802.11.s Mesh trunk?


There is a great solution listed in this topic, which involves using VXLAN to trunk multiple VLANs on top of an L3 network. I am using it with a 802.11s link as a physical layer and a network which is untagged "management".

My question is, if there is a solution to create a trunk link using a single 802.11s mesh connection either by tagging the default mesh0.100 interface and bridging it accordingly, or any other solution to tag and separate multiple networks? I'm looking to ommit any other in-between protocols like VXLAN which adds complexity to the configuration.

I have read that 802.11 wifi can not carry tagged frames, thus a wrapper is needed. I use b.a.t.m.a.n the vxlan or gre work also.

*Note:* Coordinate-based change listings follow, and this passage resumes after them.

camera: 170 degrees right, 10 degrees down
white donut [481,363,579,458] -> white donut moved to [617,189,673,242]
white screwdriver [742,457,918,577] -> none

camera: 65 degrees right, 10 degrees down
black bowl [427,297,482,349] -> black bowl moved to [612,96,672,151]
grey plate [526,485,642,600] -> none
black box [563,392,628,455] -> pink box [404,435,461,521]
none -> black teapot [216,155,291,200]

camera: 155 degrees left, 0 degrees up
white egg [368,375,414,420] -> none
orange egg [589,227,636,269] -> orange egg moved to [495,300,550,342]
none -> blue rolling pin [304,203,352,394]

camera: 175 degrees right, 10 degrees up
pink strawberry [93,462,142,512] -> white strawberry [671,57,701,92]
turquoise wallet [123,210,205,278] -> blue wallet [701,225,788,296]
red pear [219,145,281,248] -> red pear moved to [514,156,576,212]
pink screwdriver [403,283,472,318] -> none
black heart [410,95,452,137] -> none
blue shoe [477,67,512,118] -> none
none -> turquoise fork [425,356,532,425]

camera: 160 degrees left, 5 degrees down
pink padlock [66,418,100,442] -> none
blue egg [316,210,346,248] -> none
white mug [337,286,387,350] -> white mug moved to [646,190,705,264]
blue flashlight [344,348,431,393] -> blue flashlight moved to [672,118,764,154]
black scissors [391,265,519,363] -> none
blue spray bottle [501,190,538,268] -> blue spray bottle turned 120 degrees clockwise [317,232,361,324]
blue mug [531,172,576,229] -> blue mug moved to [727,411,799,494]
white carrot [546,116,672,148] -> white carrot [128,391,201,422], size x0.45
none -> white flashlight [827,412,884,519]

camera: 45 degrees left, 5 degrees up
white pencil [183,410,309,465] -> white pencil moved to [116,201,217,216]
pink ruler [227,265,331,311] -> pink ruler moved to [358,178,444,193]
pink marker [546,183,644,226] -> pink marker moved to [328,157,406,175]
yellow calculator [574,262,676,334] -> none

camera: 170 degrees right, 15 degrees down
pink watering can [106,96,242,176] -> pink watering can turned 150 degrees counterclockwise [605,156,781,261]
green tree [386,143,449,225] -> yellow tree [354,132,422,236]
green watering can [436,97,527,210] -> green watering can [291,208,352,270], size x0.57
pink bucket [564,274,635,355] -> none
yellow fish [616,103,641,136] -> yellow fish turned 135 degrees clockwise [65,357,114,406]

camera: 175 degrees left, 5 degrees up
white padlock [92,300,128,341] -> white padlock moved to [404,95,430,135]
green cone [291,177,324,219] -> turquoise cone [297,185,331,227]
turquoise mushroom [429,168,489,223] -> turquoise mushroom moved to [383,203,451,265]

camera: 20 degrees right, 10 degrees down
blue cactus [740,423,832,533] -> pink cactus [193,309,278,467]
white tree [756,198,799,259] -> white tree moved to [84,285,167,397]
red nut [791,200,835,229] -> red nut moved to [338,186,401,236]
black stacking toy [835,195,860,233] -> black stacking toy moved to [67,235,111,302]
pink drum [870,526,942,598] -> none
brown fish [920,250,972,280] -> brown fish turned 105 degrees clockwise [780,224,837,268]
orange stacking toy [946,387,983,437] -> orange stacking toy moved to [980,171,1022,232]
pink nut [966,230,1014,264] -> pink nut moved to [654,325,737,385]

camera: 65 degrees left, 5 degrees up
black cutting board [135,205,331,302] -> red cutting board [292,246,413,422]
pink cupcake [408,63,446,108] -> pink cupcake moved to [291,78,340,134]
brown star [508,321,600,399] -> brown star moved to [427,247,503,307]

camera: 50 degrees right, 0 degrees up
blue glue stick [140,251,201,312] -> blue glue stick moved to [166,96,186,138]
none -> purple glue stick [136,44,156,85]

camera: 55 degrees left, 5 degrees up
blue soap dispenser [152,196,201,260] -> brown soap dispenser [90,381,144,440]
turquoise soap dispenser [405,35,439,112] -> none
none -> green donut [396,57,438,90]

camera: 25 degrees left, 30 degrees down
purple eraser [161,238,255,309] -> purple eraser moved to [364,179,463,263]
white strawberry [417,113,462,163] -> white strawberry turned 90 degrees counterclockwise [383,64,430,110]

ATM I am too using batman-adv to carry tagged and untagged traffic.
I too stumbled upon to use vxlan, l2vpn, bgp-mp, in a wireless scenario.
I heard about people doing these nowadays in campus networks on their access switches but it was somehow news to me that people using it on APs too.
In a somehow huge or dense environment I see a benefit because admin layer2 sucks all the time and a layer3 underlay just feels more save and sane to me.
AFAIK frr is the only proper option ATM and I deeply hope in that the evpn branch is getting merged into bird.
But layer2 overlays (on a layer3 underlay) can really simply the survival in larger org networks.
At home it would be doable too and for the lulz of course.

Edit: yes I do run batman-adv to use vlans on a 802.11s mesh

as others have noted you could use BATMAN-ADV or VXLAN or GRETAP. I prefer VXLAN for it's simplicity and speed. I use BATMAN-ADV on one of my networks and while its main advantage is when you have multiple internet gateways BATMAN-ADV can identify and re-route traffic accordingly however its disadvantage is it's slow to learn the network topology meaning it takes a while to get up and running before traffic begins to flow. I think you might be able to configure the topology manually but I think that sort of negates the benefit of BATMAN-ADV in that it is an auto-learning protocol and can self-heal. VXLAN on the other hand is a more simple topology and as soon as the interface is up it starts moving packets although I have only used it on a network with no more than 5 APs and 4 VLANs so not sure how fast it's going to be with hundreds of APs. GRETAP is the simplest and fastest but is a P2P only protocol which is great if all you are looking to do is connect 2 APs. You could use GRETAP in a multiple AP scenario in a hub spoke arrangement I guess but then I think VXLAN just makes more sense then unless your systems don't support VXLAN.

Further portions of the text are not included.